In the summer of 2017, just a few months before I first met him, Jimmy was renting a motel room in town in advance of the Saratoga meet, unsure of when he’d need to return to Florida. That July, he was dealt a bad hand: Just before the beginning of the meet, he was badly burned on his leg while helping fix a friend’s car. It was so bad that it prevented Jimmy from riding. “I was like a fish out of water,” he said. Though his finances began to dwindle because of his mounting medical bills and that motel room, Jimmy kept a positive outlook, hopeful that he’d be able to ride before the end of the meet. He was healing quickly, and just as the meet began winding down, Jimmy was riding again. Phew.
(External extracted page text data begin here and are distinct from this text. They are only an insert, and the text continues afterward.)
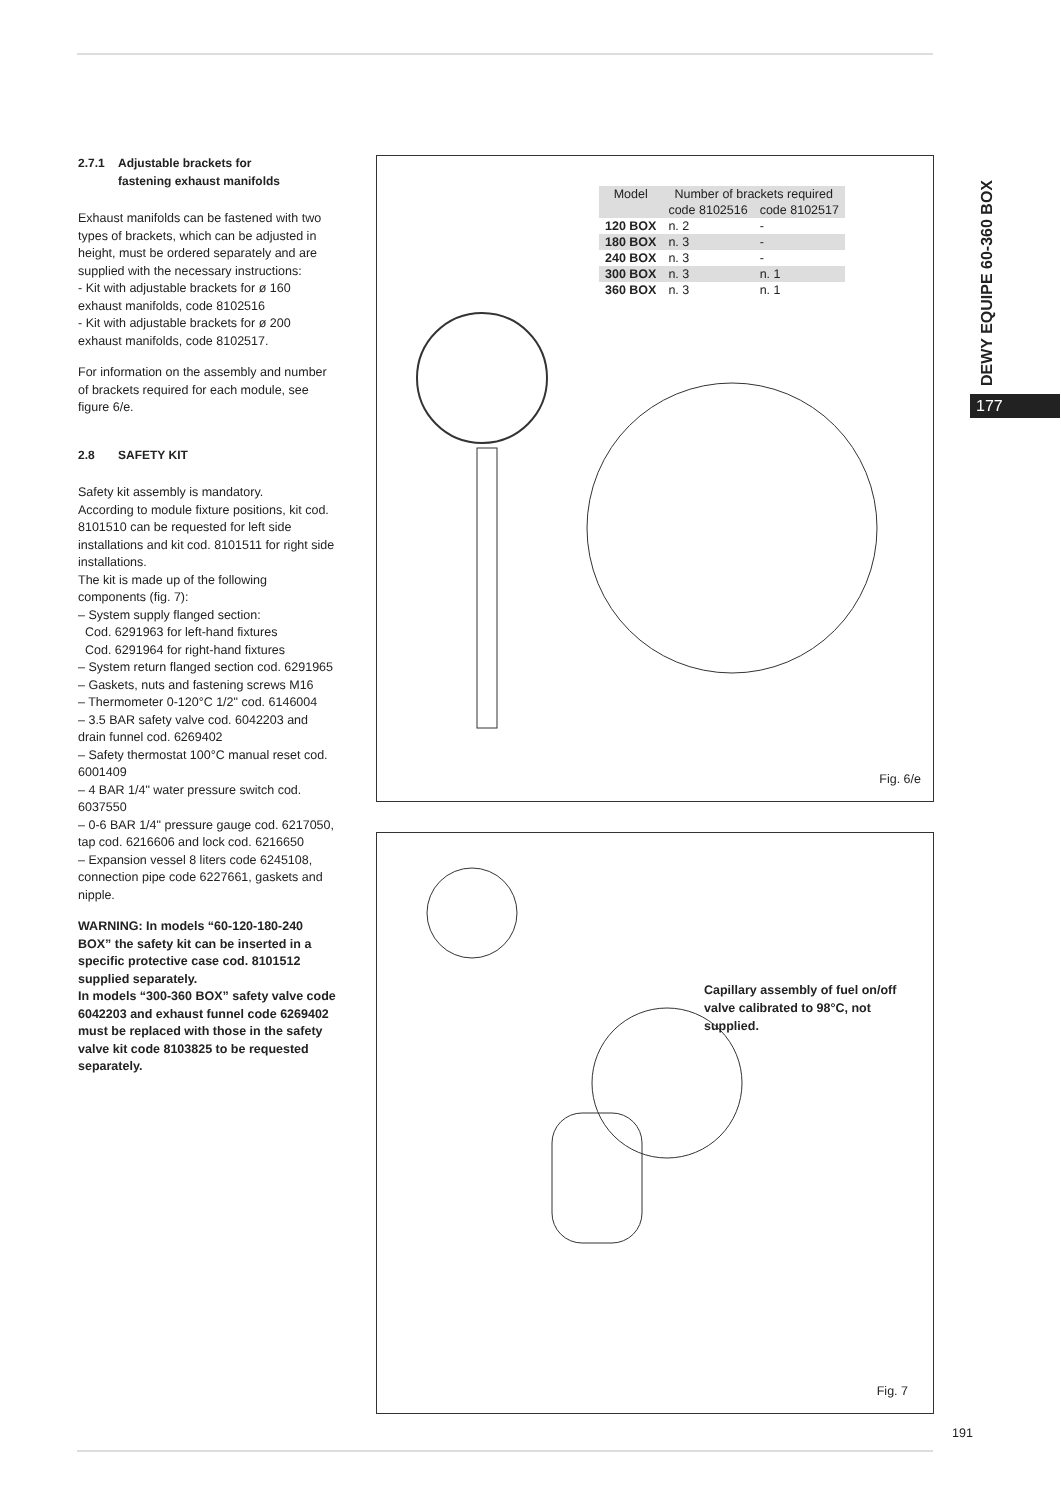2.7.1 Adjustable brackets for
fastening exhaust manifolds
Exhaust manifolds can be fastened with two types of brackets, which can be adjusted in height, must be ordered separately and are supplied with the necessary instructions:
- Kit with adjustable brackets for ø 160 exhaust manifolds, code 8102516
- Kit with adjustable brackets for ø 200 exhaust manifolds, code 8102517.
For information on the assembly and number of brackets required for each module, see figure 6/e.
2.8 SAFETY KIT
Safety kit assembly is mandatory.
According to module fixture positions, kit cod. 8101510 can be requested for left side installations and kit cod. 8101511 for right side installations.
The kit is made up of the following components (fig. 7):
– System supply flanged section:
Cod. 6291963 for left-hand fixtures
Cod. 6291964 for right-hand fixtures
– System return flanged section cod. 6291965
– Gaskets, nuts and fastening screws M16
– Thermometer 0-120°C 1/2" cod. 6146004
– 3.5 BAR safety valve cod. 6042203 and drain funnel cod. 6269402
– Safety thermostat 100°C manual reset cod. 6001409
– 4 BAR 1/4" water pressure switch cod. 6037550
– 0-6 BAR 1/4" pressure gauge cod. 6217050, tap cod. 6216606 and lock cod. 6216650
– Expansion vessel 8 liters code 6245108, connection pipe code 6227661, gaskets and nipple.
WARNING: In models “60-120-180-240 BOX” the safety kit can be inserted in a specific protective case cod. 8101512 supplied separately.
In models “300-360 BOX” safety valve code 6042203 and exhaust funnel code 6269402 must be replaced with those in the safety valve kit code 8103825 to be requested separately.
| Model | Number of brackets required | |
| --- | --- | --- |
| | code 8102516 | code 8102517 |
| 120 BOX | n. 2 | - |
| 180 BOX | n. 3 | - |
| 240 BOX | n. 3 | - |
| 300 BOX | n. 3 | n. 1 |
| 360 BOX | n. 3 | n. 1 |
Fig. 6/e
Capillary assembly of fuel on/off valve calibrated to 98°C, not supplied.
Fig. 7
DEWY EQUIPE 60-360 BOX
177
191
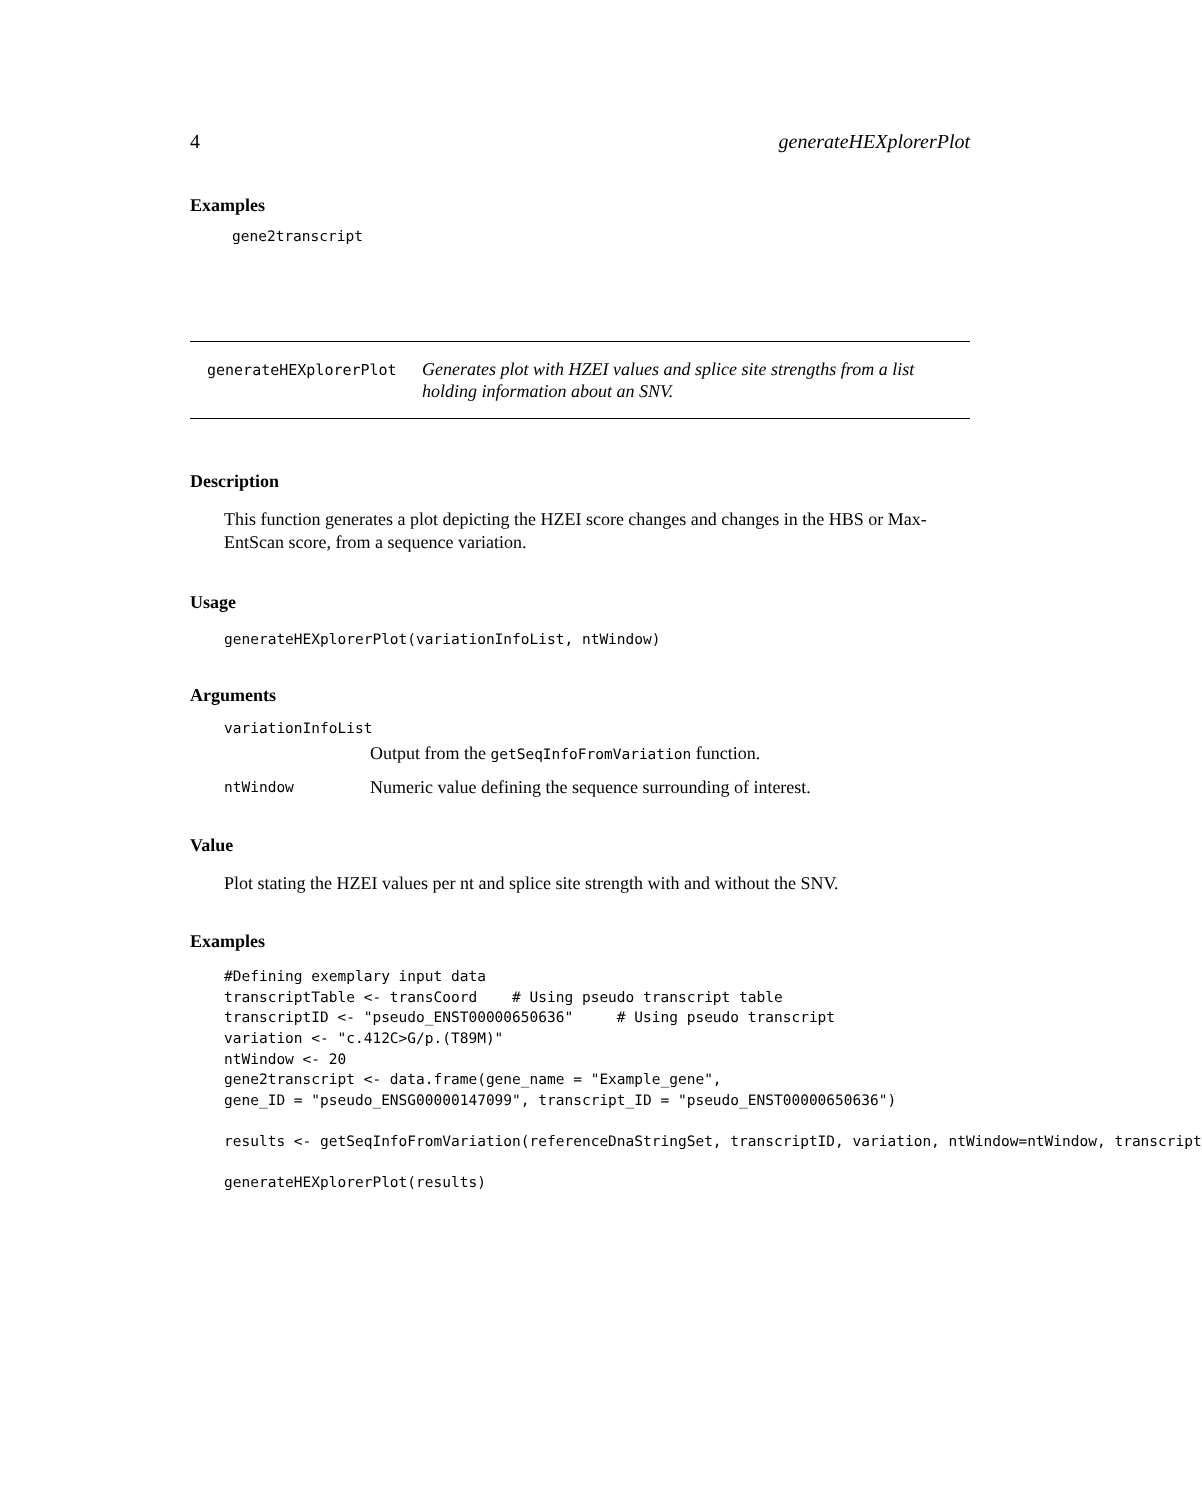4 generateHEXplorerPlot
Examples
gene2transcript
generateHEXplorerPlot
Generates plot with HZEI values and splice site strengths from a list holding information about an SNV.
Description
This function generates a plot depicting the HZEI score changes and changes in the HBS or Max-EntScan score, from a sequence variation.
Usage
generateHEXplorerPlot(variationInfoList, ntWindow)
Arguments
variationInfoList
Output from the getSeqInfoFromVariation function.
ntWindow Numeric value defining the sequence surrounding of interest.
Value
Plot stating the HZEI values per nt and splice site strength with and without the SNV.
Examples
#Defining exemplary input data
transcriptTable <- transCoord    # Using pseudo transcript table
transcriptID <- "pseudo_ENST00000650636"     # Using pseudo transcript
variation <- "c.412C>G/p.(T89M)"
ntWindow <- 20
gene2transcript <- data.frame(gene_name = "Example_gene",
gene_ID = "pseudo_ENSG00000147099", transcript_ID = "pseudo_ENST00000650636")

results <- getSeqInfoFromVariation(referenceDnaStringSet, transcriptID, variation, ntWindow=ntWindow, transcript

generateHEXplorerPlot(results)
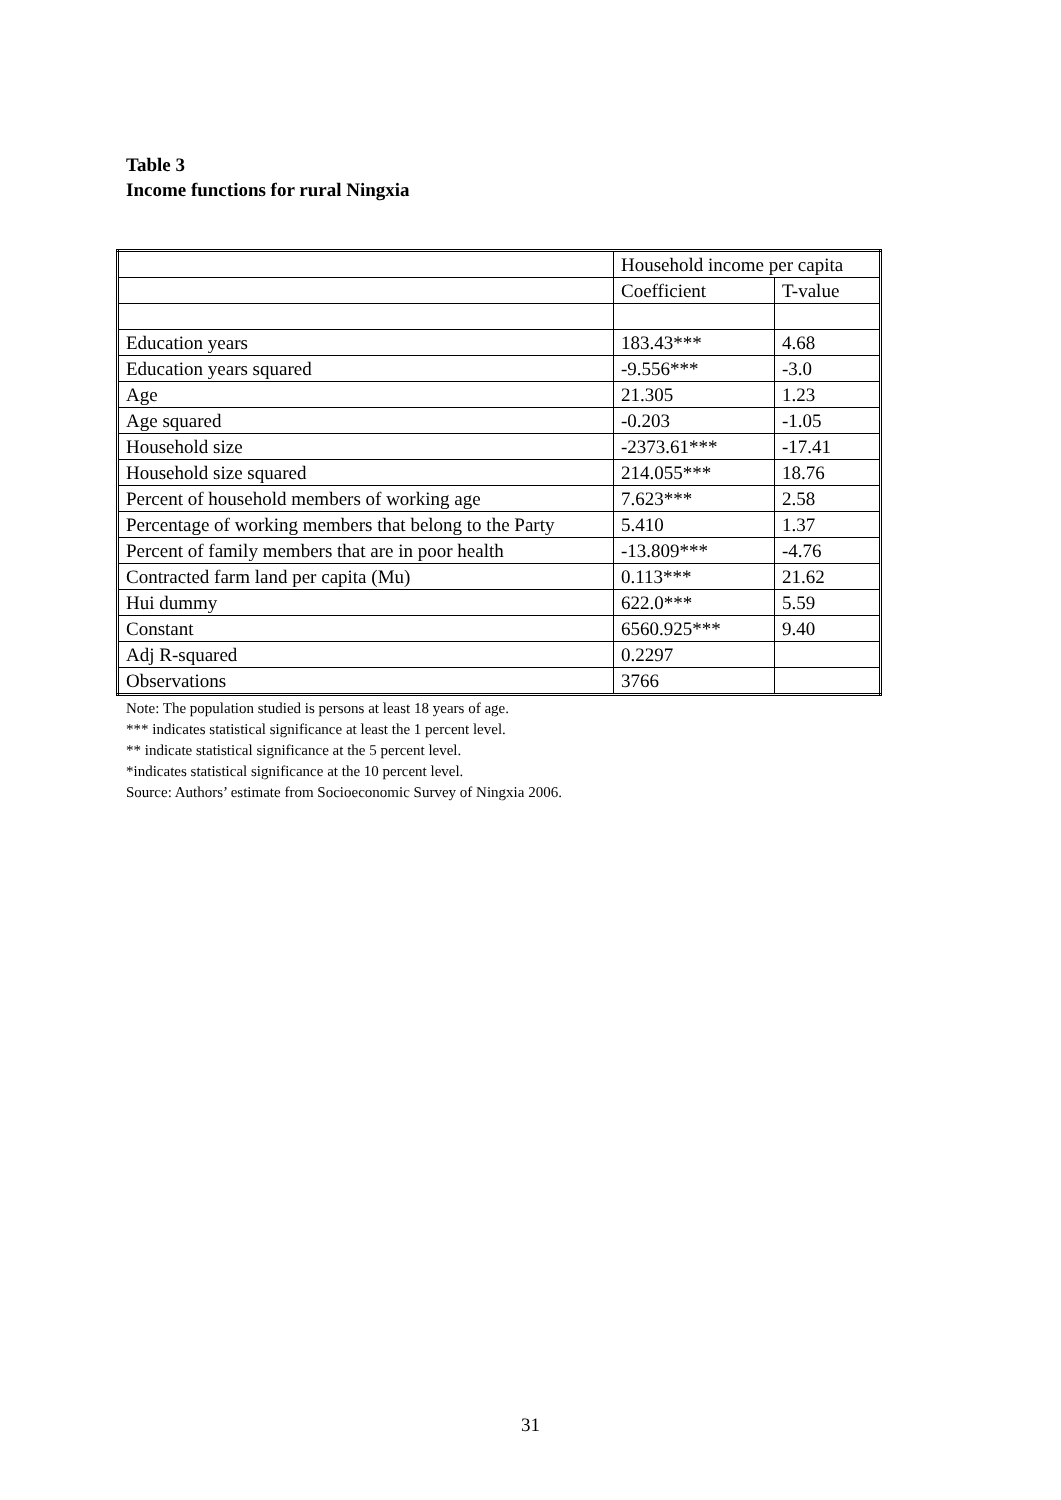Table 3
Income functions for rural Ningxia
| | Household income per capita | |
| | Coefficient | T-value |
| Education years | 183.43*** | 4.68 |
| Education years squared | -9.556*** | -3.0 |
| Age | 21.305 | 1.23 |
| Age squared | -0.203 | -1.05 |
| Household size | -2373.61*** | -17.41 |
| Household size squared | 214.055*** | 18.76 |
| Percent of household members of working age | 7.623*** | 2.58 |
| Percentage of working members that belong to the Party | 5.410 | 1.37 |
| Percent of family members that are in poor health | -13.809*** | -4.76 |
| Contracted farm land per capita (Mu) | 0.113*** | 21.62 |
| Hui dummy | 622.0*** | 5.59 |
| Constant | 6560.925*** | 9.40 |
| Adj R-squared | 0.2297 | |
| Observations | 3766 | |
Note: The population studied is persons at least 18 years of age.
*** indicates statistical significance at least the 1 percent level.
** indicate statistical significance at the 5 percent level.
*indicates statistical significance at the 10 percent level.
Source: Authors’ estimate from Socioeconomic Survey of Ningxia 2006.
31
But about three weeks later, catastrophe hit again, and this time, it was a devastating blow. While crossing the road in Wilton, Jimmy was hit by a car, and the injuries he sustained were so severe that he was, once again, unable to ride. This time, he spiraled into depression. With his livelihood and earnings on hold—not to mention a whole new pile of medical bills to pay—it wasn’t long before Jimmy couldn’t afford his motel room. Despite having a loving family and deep contact list in the industry, Jimmy chose not to ask for help. So, for the first time in his life, he became homeless, slipping deeper into depression and starting to drink heavily. “I hit rock bottom,” he told me. When it got too cold outside to bear, he decided to enter Code Blue. Although he remembered the staff being wonderful, he found himself having a bit of an out-of-body experience there: He looked at other guests and thought, “I don’t belong here.” And after some much-needed self-reflection, Jimmy knew that he had to stop drinking to get his life back together. He worked hard on his sobriety and recalled that the staff at Code Blue had been incredibly supportive, celebrating each sober day with him. He was 54 days dry when he was finally able to leave Code Blue, this time, with a job and a place to stay. As soon as he saved up enough money, he took the bus back down to Florida and never looked back. 

These days, Jimmy lives near his mother in Florida and has continued to maintain his sobriety. He’s gotten himself back into “jockey shape,” as he describes it, working as an exercise rider and doing what he’s always known and loved. When I asked Jimmy if he planned to race again, he said, hesitantly, “I’ve been thinking about it.” At the end of the day, Jimmy told me that he doesn’t let the brief time he spent at Code Blue define him; it was just one in a series of “stepping stones” that helped him get his life back together. “Code Blue asked me no questions,” he said. “They just gave me what I needed to get through the worst time in my life.” I came away from our conversation inspired—and I hope that someday, maybe, we’ll get to see Jimmy Wilsey race again at Saratoga.